任务要求 1:
请逐字打印下方数据行中从包含“orange hexagon: moved 11 px left”的那一行到包含“blue star: moved 3 px right, 9 px up”的那一行，首尾两行都包括在内。答案中不要写入图片所在的行。

Files
Test_AI/benchmark/inference_engine.py
2026-01-20 10:54:30 +08:00

151 lines
4.4 KiB
Python

"""
TensorRT 推理引擎模块
"""
import time
import threading
import gc
from typing import Tuple, Optional, Dict, Any
from dataclasses import dataclass
import numpy as np
from .utils import setup_logging
logger = setup_logging()
def clear_gpu_memory():
"""强制清理 GPU 显存"""
import torch
gc.collect()
if torch.cuda.is_available():
torch.cuda.empty_cache()
torch.cuda.synchronize()
@dataclass
class InferenceTask:
"""推理任务"""
task_id: int
batch: np.ndarray
stream_id: int
start_time: float
end_time: float = 0.0
result: Optional[Any] = None
completed: bool = False
class TRTInferenceEngine:
"""TensorRT 推理引擎 - 使用 Ultralytics 封装"""
def __init__(self, engine_path: str, num_streams: int = 2, device_id: int = 0):
self.engine_path = engine_path
self.num_streams = num_streams
self.device_id = device_id
self._task_counter = 0
self._task_lock = threading.Lock()
self._tasks: Dict[int, InferenceTask] = {}
self.model = None
self._init_engine()
def _init_engine(self):
"""初始化推理引擎 - 使用 Ultralytics YOLO 加载 TensorRT engine"""
import torch
from ultralytics import YOLO
logger.info(f"加载 TensorRT Engine: {self.engine_path}")
# Ultralytics 会自动处理其封装的 .engine 文件
self.model = YOLO(self.engine_path, task='detect')
# 预热
logger.info("预热推理引擎...")

数据条目:

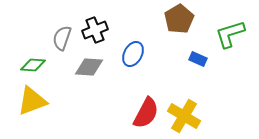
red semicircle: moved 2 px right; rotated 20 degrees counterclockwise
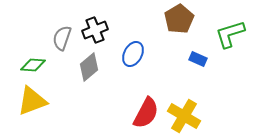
gray diamond: rotated 44 degrees counterclockwise
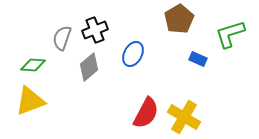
yellow triangle: moved 2 px left
yellow cross: moved 1 px down
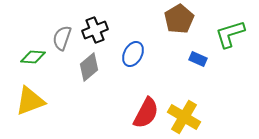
green diamond: moved 8 px up
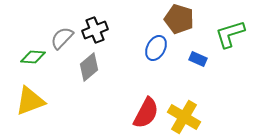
brown pentagon: rotated 24 degrees counterclockwise
gray semicircle: rotated 25 degrees clockwise
blue ellipse: moved 23 px right, 6 px up
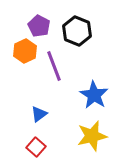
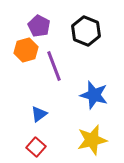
black hexagon: moved 9 px right
orange hexagon: moved 1 px right, 1 px up; rotated 10 degrees clockwise
blue star: rotated 16 degrees counterclockwise
yellow star: moved 4 px down
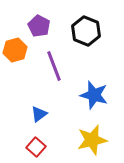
orange hexagon: moved 11 px left
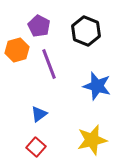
orange hexagon: moved 2 px right
purple line: moved 5 px left, 2 px up
blue star: moved 3 px right, 9 px up
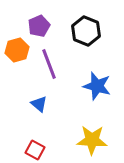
purple pentagon: rotated 20 degrees clockwise
blue triangle: moved 10 px up; rotated 42 degrees counterclockwise
yellow star: rotated 16 degrees clockwise
red square: moved 1 px left, 3 px down; rotated 12 degrees counterclockwise
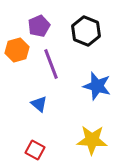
purple line: moved 2 px right
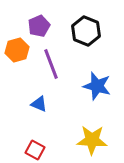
blue triangle: rotated 18 degrees counterclockwise
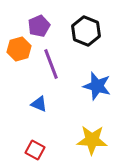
orange hexagon: moved 2 px right, 1 px up
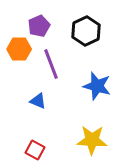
black hexagon: rotated 12 degrees clockwise
orange hexagon: rotated 15 degrees clockwise
blue triangle: moved 1 px left, 3 px up
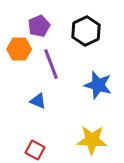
blue star: moved 1 px right, 1 px up
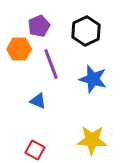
blue star: moved 5 px left, 6 px up
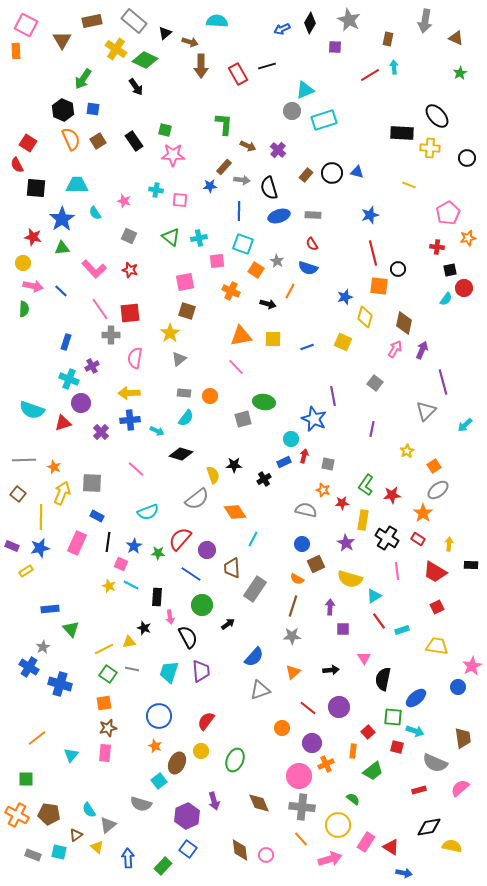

任务要求 2:
根据页面文本，TRTInferenceEngine 的 num_streams 参数默认值是多少？

正确答案 1:
orange hexagon: moved 11 px left
orange hexagon: moved 2 px right
purple line: moved 5 px left, 2 px up
blue star: moved 3 px right, 9 px up

正确答案 2:
默认值是 2。